Every other kernel-produced audit message not mentioned above results in field pointing to a list of JSON objects. Details may change after the list of kernel audit message types has been reviewed.
Some entries contain transformed data as lists:
- `SYSCALL.(a0 … a3)` fields are transformed into `SYSCALL.ARGV`
- `EXECVE.a*` fields are transformed into `EXECVE.ARGV`
- `PROCTITLE.proctitle` is split at NULL bytes and transformed into `PROCTITLE.ARGV`.
More transformations will likely be added in the future.
## Encoding of invalid UTF-8 strings and binary data
- Most byte values that represent printable ASCII characters are reproduced as-is (but are subject to JSON string escaping rules).
- Bytes that map to non-printable ASCII characters (less than 32/0x20; 127/0x7f) are percent-encoded.
- Byte values that map to `%` (37/0x25) and `+` (42/0x2b) are percent-encoded.
- Byte values outside of the ASCII range (greater than 127/0x7f) are reproduced as-is if they are part of a valid UTF-8 sequence. Otherwise, they are percent-encoded.
Handling of special Unicode characters may change in the future.
Rationale: The [JSON specification](https://datatracker.ietf.org/doc/html/rfc8259) mandates that "text exchanged between systems that are not part of a closed ecosystem MUST be encoded using UTF-8". JSON strings are comprised of Unicode character and thus cannot be used to represent arbitrary binary data.
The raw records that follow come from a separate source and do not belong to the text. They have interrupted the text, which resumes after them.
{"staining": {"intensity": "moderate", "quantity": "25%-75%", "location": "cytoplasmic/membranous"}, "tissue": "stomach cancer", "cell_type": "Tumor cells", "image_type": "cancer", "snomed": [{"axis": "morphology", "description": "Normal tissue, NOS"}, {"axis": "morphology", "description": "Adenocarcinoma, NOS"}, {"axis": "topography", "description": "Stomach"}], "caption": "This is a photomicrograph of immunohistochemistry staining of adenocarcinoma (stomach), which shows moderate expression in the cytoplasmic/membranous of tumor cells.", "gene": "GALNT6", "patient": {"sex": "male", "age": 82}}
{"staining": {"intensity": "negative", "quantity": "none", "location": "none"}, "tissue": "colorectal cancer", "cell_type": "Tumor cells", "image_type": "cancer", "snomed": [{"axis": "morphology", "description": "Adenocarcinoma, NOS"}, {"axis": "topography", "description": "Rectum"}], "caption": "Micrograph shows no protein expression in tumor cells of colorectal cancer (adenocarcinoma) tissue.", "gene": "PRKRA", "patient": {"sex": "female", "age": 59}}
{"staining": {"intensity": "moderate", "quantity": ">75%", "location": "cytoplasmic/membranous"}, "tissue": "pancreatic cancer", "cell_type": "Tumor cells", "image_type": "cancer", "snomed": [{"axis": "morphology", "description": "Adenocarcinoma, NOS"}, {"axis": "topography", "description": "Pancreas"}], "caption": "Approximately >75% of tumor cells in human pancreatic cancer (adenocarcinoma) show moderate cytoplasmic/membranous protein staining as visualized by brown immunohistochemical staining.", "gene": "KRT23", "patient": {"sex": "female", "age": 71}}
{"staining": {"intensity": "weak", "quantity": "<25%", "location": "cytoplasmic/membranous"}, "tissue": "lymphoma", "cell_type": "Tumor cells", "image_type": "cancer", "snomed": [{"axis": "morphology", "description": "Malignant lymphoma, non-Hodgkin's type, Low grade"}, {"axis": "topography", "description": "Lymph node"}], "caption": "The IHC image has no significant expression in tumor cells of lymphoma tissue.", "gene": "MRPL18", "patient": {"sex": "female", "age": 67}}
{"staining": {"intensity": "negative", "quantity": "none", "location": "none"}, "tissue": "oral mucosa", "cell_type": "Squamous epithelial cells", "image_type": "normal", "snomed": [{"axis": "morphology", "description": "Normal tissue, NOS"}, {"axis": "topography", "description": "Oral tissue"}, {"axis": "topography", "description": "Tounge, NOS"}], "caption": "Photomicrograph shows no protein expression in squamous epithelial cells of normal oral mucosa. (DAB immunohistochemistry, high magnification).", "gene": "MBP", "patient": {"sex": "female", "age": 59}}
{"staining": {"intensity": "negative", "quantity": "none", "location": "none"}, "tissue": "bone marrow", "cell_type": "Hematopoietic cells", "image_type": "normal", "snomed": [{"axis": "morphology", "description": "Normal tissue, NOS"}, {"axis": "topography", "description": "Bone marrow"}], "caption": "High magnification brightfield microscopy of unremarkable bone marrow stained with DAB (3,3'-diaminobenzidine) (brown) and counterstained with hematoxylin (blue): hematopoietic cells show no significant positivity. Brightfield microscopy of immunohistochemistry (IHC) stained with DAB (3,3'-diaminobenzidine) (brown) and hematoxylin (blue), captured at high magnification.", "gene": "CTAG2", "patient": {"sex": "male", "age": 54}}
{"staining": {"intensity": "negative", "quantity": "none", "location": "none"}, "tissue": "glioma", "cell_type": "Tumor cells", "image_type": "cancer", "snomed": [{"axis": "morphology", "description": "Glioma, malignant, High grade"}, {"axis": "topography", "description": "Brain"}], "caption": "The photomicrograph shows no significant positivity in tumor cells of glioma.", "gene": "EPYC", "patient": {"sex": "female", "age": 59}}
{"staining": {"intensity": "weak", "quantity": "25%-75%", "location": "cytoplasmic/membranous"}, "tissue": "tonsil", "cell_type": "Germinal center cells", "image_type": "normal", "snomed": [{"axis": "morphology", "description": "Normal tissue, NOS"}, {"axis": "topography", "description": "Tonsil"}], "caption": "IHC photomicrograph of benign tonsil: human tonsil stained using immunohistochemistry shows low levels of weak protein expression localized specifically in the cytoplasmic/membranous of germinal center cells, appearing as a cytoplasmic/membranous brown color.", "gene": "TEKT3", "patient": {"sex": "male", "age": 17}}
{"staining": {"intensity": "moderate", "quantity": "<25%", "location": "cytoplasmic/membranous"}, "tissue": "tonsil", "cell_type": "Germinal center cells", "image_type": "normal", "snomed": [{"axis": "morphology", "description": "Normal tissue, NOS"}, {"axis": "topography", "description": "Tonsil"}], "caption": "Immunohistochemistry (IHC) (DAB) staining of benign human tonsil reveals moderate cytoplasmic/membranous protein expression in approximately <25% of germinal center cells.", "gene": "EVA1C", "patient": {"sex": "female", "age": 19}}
However, most values we think of as "strings" on Unix systems (processes, file names, command line arguments, environment variables) are, in reality, octet strings with varying restrictions. Being able to store those values without losing detail is important for log files that are used in a security context.
## Numeric values
Numbers in the Linux audit logs may have been formatted as decimal (e.g. user id), hexadecimal (e.g. syscall arguments) or octal numbers (e.g. file modes). Decimal numbers are serialized as regular JSON numbers, i.e. without double quotes. Since JSON number literals do not support octal or hexadecimal encoding, those numbers are serialized as JSON strings with a `0o` or `0x` prefix, e.g. `"0o1337"` or `"0xcafe"`.